### ACTIVITY
Would you give again, exactly, the lines running from the line with "628 411 49.98" to the end of the data below, both included?

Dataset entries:
▼
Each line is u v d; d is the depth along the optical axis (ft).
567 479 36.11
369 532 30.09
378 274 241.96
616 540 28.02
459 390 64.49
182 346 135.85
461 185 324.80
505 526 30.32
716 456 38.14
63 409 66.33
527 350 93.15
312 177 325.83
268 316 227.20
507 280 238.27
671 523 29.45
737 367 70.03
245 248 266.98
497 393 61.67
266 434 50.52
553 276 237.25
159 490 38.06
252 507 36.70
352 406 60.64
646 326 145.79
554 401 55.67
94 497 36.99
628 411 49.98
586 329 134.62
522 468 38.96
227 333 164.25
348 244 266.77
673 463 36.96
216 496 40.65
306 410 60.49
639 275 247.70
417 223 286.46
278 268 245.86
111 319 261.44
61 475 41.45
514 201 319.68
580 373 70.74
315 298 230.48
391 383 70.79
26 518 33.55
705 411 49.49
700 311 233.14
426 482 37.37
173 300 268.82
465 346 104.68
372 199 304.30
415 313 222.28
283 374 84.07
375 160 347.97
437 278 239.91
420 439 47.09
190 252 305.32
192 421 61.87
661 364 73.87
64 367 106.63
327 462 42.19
▲
### ANSWER AREA
628 411 49.98
586 329 134.62
522 468 38.96
227 333 164.25
348 244 266.77
673 463 36.96
216 496 40.65
306 410 60.49
639 275 247.70
417 223 286.46
278 268 245.86
111 319 261.44
61 475 41.45
514 201 319.68
580 373 70.74
315 298 230.48
391 383 70.79
26 518 33.55
705 411 49.49
700 311 233.14
426 482 37.37
173 300 268.82
465 346 104.68
372 199 304.30
415 313 222.28
283 374 84.07
375 160 347.97
437 278 239.91
420 439 47.09
190 252 305.32
192 421 61.87
661 364 73.87
64 367 106.63
327 462 42.19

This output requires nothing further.